» Text block
_ _ _ _ _ _ _

Decisions may have to be taken based on previous experience, knowledge, intuition and/or good prevailing sense at the time. However, the process of decision-making can be evolved and evaluated using crisis management scenarios in a simulated environment. Here, the decisions do not have clinical consequences and the evaluation can be non-threatening. Examples of training in such scenarios include, among many others, rapid sequence induction, failed intubation, unexpected severe hypotension, cardiac arrest, malignant hyperthermia and anaphylaxis. All anaesthesia departments should have working protocols to deal with crisis situations in order to help clinicians to make logical, systematic decisions under stressful conditions. The scenarios should be practised regularly in teams, and the experience of training should be enhanced by debriefing on team work and individual decisions. It is unlikely that all existing protocols will cover all possible eventualities. Therefore, decisions will still need to be made on individual choices and judgements. A culture of openness within the department should allow healthy discussion on decisions if different options could be considered, and lessons should be learnt to reinforce decision-making skills in a collective manner.

MEASURING SAFETY AND QUALITY

Safety Culture

So far, the measurement of the safety culture within an organization or a department has been mainly the subject of research projects. In the clinical arena, these concepts are now being considered essential for understanding the prevailing conditions and also to monitor the progress and success of various safety and quality initiatives or interventions.

The terms ‘safety culture’ and ‘safety climate’ have often been used interchangeably. However, there are differences which are important to understand.

According to one of many definitions, safety culture is ‘the product of individual and group values, attitudes, competencies and patterns of behaviour that determine the commitment to, and the style and proficiency of, an organization’s health and safety programmes’. In simple terms, safety culture refers to ‘the way we do things round here’; the ‘here’ in this context could be an individual, a group, a team, a department or an organization. One can also think in terms of culture being ‘what happens when no-one is watching’. A positive safety culture in an organization is characterized by its individual members respecting and trusting each other, perceiving safety to be important and having confidence that the safety interventions would be effective.

Safety climate refers to ‘surface features of safety culture from attitudes and perceptions of individuals at a given point in time’, or ‘measurable components of safety culture’.

The two terms, safety culture and safety climate, can be differentiated by comparing the ‘culture’ to an individual’s personality, and ‘climate’ to his/her mood.

The commonest method of measuring safety culture/climate in healthcare involves using quantitative questionnaires. These questionnaires have different dimensions, lengths and reliability on psychometric testing. The most commonly used tools are:

In addition to these quantitative questionnaires, many researchers use qualitative methodology including observations, semi-structured interviews and focus groups to make in-depth assessments. According to the concept of varying models of cultural maturity in healthcare settings, safety culture can be described in terms of five different levels of maturity:

Some safety measurement tools such as the Manchester Patient Safety Framework and the Patient Safety Culture Improvement Tool incorporate the concept of culture maturity, and are therefore useful in assessing changes in culture and its maturity over a period of time.

Measuring Quality

A comprehensive measurement of quality would assess, and somehow measure, all the individual components of the quality matrix, i.e. safety, clinical effectiveness, patient experience, timeliness, efficiency and equity. In 1988, Avedis Donabedian introduced a framework for assessing quality in healthcare (Table 44.3). This framework is based on three core domains – structure, processes and outcomes.

_ _ _ _ _ _ _

» To do
(A) In the passage on safety and quality, what is "culture" compared to when it is told apart from "climate"?
(B) Put this sentence from the passage on safety and quality into Spanish: "The terms ‘safety culture’ and ‘safety climate’ have often been used interchangeably."
(C) Pick up the passage on safety and quality after its last sentence and keep writing.

_ _ _ _ _ _ _

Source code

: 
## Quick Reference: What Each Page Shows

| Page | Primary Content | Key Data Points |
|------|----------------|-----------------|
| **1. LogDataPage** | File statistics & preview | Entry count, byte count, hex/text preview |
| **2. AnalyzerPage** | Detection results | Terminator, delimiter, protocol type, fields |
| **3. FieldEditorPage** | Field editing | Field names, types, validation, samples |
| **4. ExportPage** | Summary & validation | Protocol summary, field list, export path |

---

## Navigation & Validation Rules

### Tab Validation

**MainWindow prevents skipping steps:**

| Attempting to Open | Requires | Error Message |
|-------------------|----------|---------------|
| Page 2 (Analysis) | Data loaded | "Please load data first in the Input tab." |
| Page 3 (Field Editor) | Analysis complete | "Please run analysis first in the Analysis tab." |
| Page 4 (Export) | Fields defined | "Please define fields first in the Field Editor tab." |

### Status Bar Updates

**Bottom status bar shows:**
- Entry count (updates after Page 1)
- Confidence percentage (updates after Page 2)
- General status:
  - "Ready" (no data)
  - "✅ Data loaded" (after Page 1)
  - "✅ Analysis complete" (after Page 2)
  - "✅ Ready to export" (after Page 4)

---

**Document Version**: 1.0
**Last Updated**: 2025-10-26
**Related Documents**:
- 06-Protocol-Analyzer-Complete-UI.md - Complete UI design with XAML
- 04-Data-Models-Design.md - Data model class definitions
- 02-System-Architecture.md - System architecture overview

_ _ _ _ _ _ _

» Task answers
(A) Culture is compared to an individual's personality, and climate to his or her mood.

(B) Los términos «cultura de seguridad» y «clima de seguridad» se han usado a menudo de forma intercambiable.

(C)
It is important to understand that the three domains of measuring quality are interdependent. Good processes depend upon good structures, and they often lead to good outcomes. Consequently, assessment of only one domain (e.g. outcome – mortality) cannot assess quality, or serve to improve it. It becomes useful only when this assessment is combined with finding the gaps in structure (e.g. staff shortage) and/or processes (e.g. non-adherence to guidelines). At present, much is being written and discussed about what should be measured to assess the existing quality of care, and any improvements. The Donabedian framework can be used to address each component of quality as shown in Table 44.4.

Clinical Outcomes: Real or Surrogate

In anaesthesia, a lot of reliance is put on real clinical outcomes to indicate quality of care, such as incidences of epidural haematoma, nerve damage, brain damage or death. Although this may sound straightforward, there are limitations associated with real outcomes.

For these reasons, adverse events and near misses are usually taken as surrogate clinical outcomes. By monitoring the surrogates, a comprehensive picture can be obtained of the work flow and processes. Overall, more than 100 outcome measures have been described which can be used to assess the quality of anaesthesia care. It is clear that monitoring all of these will require resources beyond the capacity of many individual departments. Therefore, departments and individuals will be making their own choices about what to measure.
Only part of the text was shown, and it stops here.